We waited again and after a few days Richard came back from Damascus, dashed into the palace as a man might dash into a tavern and was gone, taking ship to England, where affairs had reached a crisis which even the She-wolf couldn’t handle. We women were to return to Europe under the care of Sir Stephen de Turnham.
They say that rats know instinctively when a ship is about to sink and go swarming away. Maybe there is always one rat who finds that the lines are cut, the anchor raised and the shore already receding when he comes to make his escape. I was that rat.
Joanna Plantagenet wept at taking leave of her brother and wept anew as she faced Berengaria, saying, ‘I shall stay with you until I marry but now that Richard has given his consent, I might marry soon. Dear, dear Berengaria, I shall hate to leave you but I must…’
Berengaria kissed her. ‘Dear Joanna, we shall be together until we land. And I hope you will be very, very happy.’
Carmelita, Duchess of Avosola, who had never been much more than a decoration to our household until she fell victim to the prevalent fever, was out of bed that day and came tottering out to the verandah to enjoy the evening air.
‘So we are going home at last,’ she said. ‘God be praised. Sometimes I thought we should linger here until death released us.
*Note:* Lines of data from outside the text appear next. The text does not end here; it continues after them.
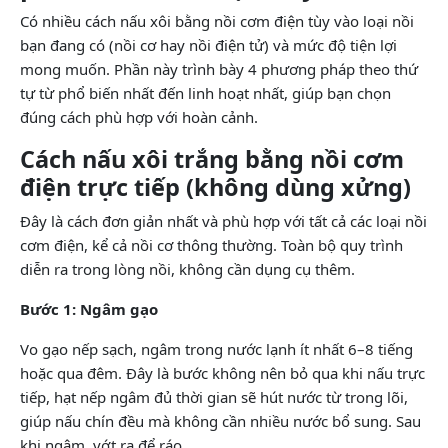
Có nhiều cách nấu xôi bằng nồi cơm điện tùy vào loại nồi
bạn đang có (nồi cơ hay nồi điện tử) và mức độ tiện lợi
mong muốn. Phần này trình bày 4 phương pháp theo thứ
tự từ phổ biến nhất đến linh hoạt nhất, giúp bạn chọn
đúng cách phù hợp với hoàn cảnh.
Cách nấu xôi trắng bằng nồi cơm
điện trực tiếp (không dùng xửng)
Đây là cách đơn giản nhất và phù hợp với tất cả các loại nồi
cơm điện, kể cả nồi cơ thông thường. Toàn bộ quy trình
diễn ra trong lòng nồi, không cần dụng cụ thêm.
Bước 1: Ngâm gạo
Vo gạo nếp sạch, ngâm trong nước lạnh ít nhất 6–8 tiếng
hoặc qua đêm. Đây là bước không nên bỏ qua khi nấu trực
tiếp, hạt nếp ngâm đủ thời gian sẽ hút nước từ trong lõi,
giúp nấu chín đều mà không cần nhiều nước bổ sung. Sau
khi ngâm, vớt ra để ráo.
Now I can go home and look after my naughty Pepita.’ Her daughter Pepita had married a cousin of the brotherless, heirless King of Castile. ‘Three times while I have stayed here,’ said the duchess, raising three slim, fever-bleached fingers in the air and then dropping them languidly to her lap, ‘has she miscarried. She is sad beyond words. And worse, her husband grows impatient. I shall go home and see what she does wrong. Maybe she still takes little dogs in her lap or goes hunting or eats the flesh of cow or ewe or doe. Who can tell? I spoke my warnings before I left and I have written repeatedly but she is so careless. She does not heed. However, now that I can go home—’
‘Dear Carmelita,’ Berengaria said, ‘I am sure that with your wise guidance your daughter will bear a son who, God willing, will rule Castile.’
What an apt, gracious, knowledgeable little speech, I thought. Yet I swear that in ordinary circumstances one might have discussed Castile, its King, his cousins and the order of succession for an hour in Berengaria’s presence without rousing a flicker of interest or eliciting an intelligible word.
Pila said, ‘So we’re going home. I hope that means to Pamplona.’
‘Aquitaine.’
Pila went momentarily crazy. ‘Aquitaine?’ she squealed. ‘You mean we wait again in Aquitaine? While he goes prancing off to England, Scotland, Brittany? And we wait, you wait, as we waited in Marseilles, in Brindisi, in Messina, in Cyprus and here—here in Acre, over a year! I’ll not do it,’ she said. ‘I’m going home, home to Navarre. And you’ll come with me and tell your father, we’ll get a divorce. I’ll help you. I’ll write. I’ll go with you to His Holiness if need be. We’ll get a divorce.’
‘A divorce?’ Berengaria spoke the word as though it were some new thing she had never heard of. ‘You seem to be beside yourself, Pila. If a little waiting—in the most comfortable circumstances, I would remind you—is so obnoxious to you, the last thing you should call yourself is lady in waiting. You have my leave to retire.’
That was royally spoken. Pila went out, as Joanna and Carmelita had done, throwing me a dark look as she went.
And there were Berengaria and I alone together.
I had no wish to go to Aquitaine. I wanted to go to Apieta and build myself a little stone house with a glass window and a garden. I wanted Blondel to come with me, to plan the house and oversee the building and then settle down to overlook my small estate, share my books, make music for me, marry some plump pleasant girl and have some children to whom I could be godmother.